◆ **Problem description**: Check every line of the data below for the string "lines", and copy the ones that hold it.

◆ **Data listing**:

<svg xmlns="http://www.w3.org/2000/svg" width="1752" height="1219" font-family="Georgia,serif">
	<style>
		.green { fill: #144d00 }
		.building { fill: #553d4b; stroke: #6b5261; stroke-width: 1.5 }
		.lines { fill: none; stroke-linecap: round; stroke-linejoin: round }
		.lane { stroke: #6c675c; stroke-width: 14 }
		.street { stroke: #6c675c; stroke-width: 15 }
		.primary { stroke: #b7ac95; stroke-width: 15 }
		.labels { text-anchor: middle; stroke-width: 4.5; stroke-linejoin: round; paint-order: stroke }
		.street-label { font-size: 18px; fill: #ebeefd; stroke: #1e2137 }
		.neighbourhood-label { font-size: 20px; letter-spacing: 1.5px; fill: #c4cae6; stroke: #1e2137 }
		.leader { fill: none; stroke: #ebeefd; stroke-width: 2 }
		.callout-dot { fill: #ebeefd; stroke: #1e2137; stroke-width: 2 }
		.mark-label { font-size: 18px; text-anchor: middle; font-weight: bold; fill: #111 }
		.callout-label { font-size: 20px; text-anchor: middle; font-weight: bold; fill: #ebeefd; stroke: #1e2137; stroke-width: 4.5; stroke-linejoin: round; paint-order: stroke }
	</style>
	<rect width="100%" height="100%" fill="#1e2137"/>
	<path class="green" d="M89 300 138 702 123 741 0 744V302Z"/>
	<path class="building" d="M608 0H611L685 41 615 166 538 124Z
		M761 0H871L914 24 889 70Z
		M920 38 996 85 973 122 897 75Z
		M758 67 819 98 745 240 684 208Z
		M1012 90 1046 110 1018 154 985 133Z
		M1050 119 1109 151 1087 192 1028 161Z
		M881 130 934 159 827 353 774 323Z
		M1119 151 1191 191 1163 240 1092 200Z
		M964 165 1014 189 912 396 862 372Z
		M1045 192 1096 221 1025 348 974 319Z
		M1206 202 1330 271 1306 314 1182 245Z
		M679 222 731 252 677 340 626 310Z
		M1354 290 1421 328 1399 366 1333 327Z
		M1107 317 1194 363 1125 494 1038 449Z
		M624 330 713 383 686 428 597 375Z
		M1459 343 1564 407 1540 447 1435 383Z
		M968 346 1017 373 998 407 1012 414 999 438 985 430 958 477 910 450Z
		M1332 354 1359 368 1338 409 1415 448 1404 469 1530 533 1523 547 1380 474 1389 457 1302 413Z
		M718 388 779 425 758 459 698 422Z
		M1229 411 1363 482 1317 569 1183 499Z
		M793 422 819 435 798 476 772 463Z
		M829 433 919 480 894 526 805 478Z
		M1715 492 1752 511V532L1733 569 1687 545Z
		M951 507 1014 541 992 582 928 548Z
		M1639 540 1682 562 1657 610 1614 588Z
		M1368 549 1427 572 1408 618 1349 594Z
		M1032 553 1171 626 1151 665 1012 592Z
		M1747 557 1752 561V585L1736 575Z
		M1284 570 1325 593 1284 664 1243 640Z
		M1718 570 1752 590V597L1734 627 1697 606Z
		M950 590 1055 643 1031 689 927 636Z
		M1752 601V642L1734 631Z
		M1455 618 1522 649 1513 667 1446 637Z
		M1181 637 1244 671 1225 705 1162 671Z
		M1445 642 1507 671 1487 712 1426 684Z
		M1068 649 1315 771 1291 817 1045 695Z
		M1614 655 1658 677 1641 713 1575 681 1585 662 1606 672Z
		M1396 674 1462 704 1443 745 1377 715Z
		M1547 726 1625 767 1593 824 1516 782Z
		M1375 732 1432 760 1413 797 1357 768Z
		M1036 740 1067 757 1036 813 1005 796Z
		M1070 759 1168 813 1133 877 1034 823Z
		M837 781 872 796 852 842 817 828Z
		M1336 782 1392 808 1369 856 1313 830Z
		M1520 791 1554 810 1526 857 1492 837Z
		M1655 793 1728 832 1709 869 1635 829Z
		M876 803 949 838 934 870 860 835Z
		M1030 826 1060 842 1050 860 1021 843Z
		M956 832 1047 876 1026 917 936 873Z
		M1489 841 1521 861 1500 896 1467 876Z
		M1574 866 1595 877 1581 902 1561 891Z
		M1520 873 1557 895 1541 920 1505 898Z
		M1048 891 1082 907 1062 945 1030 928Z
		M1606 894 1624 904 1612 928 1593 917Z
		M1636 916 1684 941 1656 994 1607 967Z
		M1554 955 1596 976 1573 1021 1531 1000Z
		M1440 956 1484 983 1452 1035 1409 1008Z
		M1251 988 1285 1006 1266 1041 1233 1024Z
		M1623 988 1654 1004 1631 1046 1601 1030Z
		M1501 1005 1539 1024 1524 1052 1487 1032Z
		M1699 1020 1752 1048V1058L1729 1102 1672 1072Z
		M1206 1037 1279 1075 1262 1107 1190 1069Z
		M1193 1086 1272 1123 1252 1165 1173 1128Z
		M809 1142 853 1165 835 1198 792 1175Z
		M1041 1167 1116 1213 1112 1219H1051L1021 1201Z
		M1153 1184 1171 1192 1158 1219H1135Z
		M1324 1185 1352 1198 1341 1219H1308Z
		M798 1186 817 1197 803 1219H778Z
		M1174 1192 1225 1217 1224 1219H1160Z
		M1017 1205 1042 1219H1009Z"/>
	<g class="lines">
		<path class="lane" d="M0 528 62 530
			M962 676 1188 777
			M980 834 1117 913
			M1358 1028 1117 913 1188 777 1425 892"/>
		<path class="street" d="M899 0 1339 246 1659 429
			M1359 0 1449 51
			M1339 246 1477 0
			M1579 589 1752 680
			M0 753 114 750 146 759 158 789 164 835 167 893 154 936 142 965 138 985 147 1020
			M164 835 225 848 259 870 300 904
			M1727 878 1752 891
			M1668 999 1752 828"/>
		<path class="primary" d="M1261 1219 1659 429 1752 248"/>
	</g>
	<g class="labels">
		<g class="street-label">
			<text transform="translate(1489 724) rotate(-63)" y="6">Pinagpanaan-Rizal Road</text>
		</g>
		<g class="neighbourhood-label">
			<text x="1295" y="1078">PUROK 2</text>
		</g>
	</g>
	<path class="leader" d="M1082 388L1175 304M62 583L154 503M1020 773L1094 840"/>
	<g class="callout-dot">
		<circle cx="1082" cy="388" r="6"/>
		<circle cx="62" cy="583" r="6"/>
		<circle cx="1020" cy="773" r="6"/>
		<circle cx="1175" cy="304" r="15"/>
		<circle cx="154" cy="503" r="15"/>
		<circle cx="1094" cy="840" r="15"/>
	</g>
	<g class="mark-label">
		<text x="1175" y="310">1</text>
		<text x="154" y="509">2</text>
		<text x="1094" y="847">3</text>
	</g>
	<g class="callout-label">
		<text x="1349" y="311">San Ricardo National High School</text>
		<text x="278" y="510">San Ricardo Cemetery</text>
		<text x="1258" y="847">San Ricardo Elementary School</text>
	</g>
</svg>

◆ **Solution to the exercise**:
		.lines { fill: none; stroke-linecap: round; stroke-linejoin: round }
	<g class="lines">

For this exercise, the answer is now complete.